Raffi Meneshian
Meline Toumani’s “There Was and There Was Not: A Journey Through Hate
and Possibility in Turkey, Armenia, and Beyond” is arguably one of the
more critically acclaimed Armenian Genocide themed books to come along
in years. It has been nominated as a finalist for the 2014 National Book
Critics Circle Awards in the category of autobiography and has garnered
an impressive array of glowing reviews from publications ranging from
The New York Times to The Economist. Having signed with the imprint
Metropolitan/Henry Holt/Picador, part of the McMillan family of book
publishers, Toumani has major muscle behind promoting the memoir. Her
appearances on various radio talk shows, television programs and a
recent high profile Op-Ed have had two overtly consistent themes- 1.

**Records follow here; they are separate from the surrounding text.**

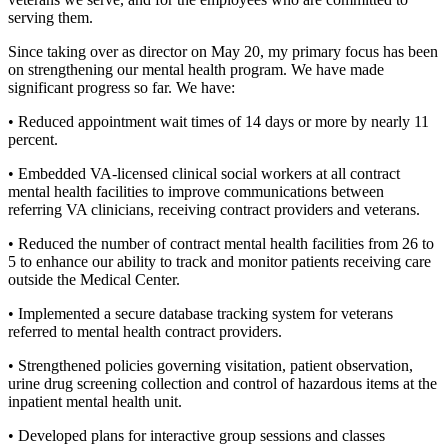
serving them.
Since taking over as director on May 20, my primary focus has been
on strengthening our mental health program. We have made
significant progress so far. We have:
• Reduced appointment wait times of 14 days or more by nearly 11
percent.
• Embedded VA-licensed clinical social workers at all contract
mental health facilities to improve communications between
referring VA clinicians, receiving contract providers and veterans.
• Reduced the number of contract mental health facilities from 26 to
5 to enhance our ability to track and monitor patients receiving care
outside the Medical Center.
• Implemented a secure database tracking system for veterans
referred to mental health contract providers.
• Strengthened policies governing visitation, patient observation,
urine drug screening collection and control of hazardous items at the
inpatient mental health unit.
• Developed plans for interactive group sessions and classes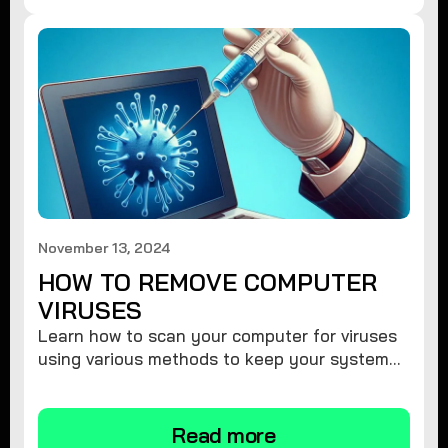
November 13, 2024
HOW TO REMOVE COMPUTER
VIRUSES
Learn how to scan your computer for viruses
using various methods to keep your system
secure and virus-free.
Read more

Armenians need to get over the issue of Armenian Genocide recognition
and 2. They have been brought up to indiscriminately hate Turks. Yet, as
many strain to recall exactly who Meline Toumani is, her book has been
met with some interest, some anger, and a whole lot of blank stares
within the Armenian community.
The main premise of the book is fairly straight forward, while its
implications rather sharp. A story in three parts, Toumani takes us
through her Armenian American younger years, her time in Turkey and
Armenia, and then a final section in the United States where she
reflects on her recent experiences and gives us a big reveal. In her
early life, Toumani has conflicted feelings on how to view Turks given
her preconceived notions. Those notions, she contends, was that of an
irrational discomfort and hatred of Turks, introduced and nurtured by
the Armenian community both in the immediate and the abstract. As she
approached her mid to late 20’s, her intellectual curiosity kicked in
and she decided to confront those awkward feelings. In 2005, she takes a
spur of the moment trip to Turkey and ends up spending approximately
four years there attempting to get beyond the hatred of Turks to
understand them, study them, and get over her own prejudices. Toumani
then spends a small amount of time in Armenia before returning to Turkey
and then “shuts down her science project” and returns to the U.S. in
order to write her book. The actual “journey” is not her Turkish
wanderlust, rather, her emotional and intellectual evolution during this
period of her life. One part catharsis, the other part an act of
understanding the Turkish people.
It is during her time in Turkey that Toumani’s book shines. Her
storytelling flows, is inspired, and we are taken into a world many of
us have never seen. The highlight of the book is her banter with Yusuf
Halacoglu, president of the Turkish Historical Society who was entrusted
with creating(*) and upholding the official Turkish revisionist history on
the Armenian genocide. This riveting section details a duel of wills
between Toumani and Halacoglu over history, perception, and debate
acumen. She then visits the Museum of Anatolian Civilizations where the
word “Armenian” simply doesn’t exist and the official reopening of the
Church of the Holy Cross on Akhtamar Island, which had a circus-like
atmosphere in which virtually no Diasporan-Armenians attended.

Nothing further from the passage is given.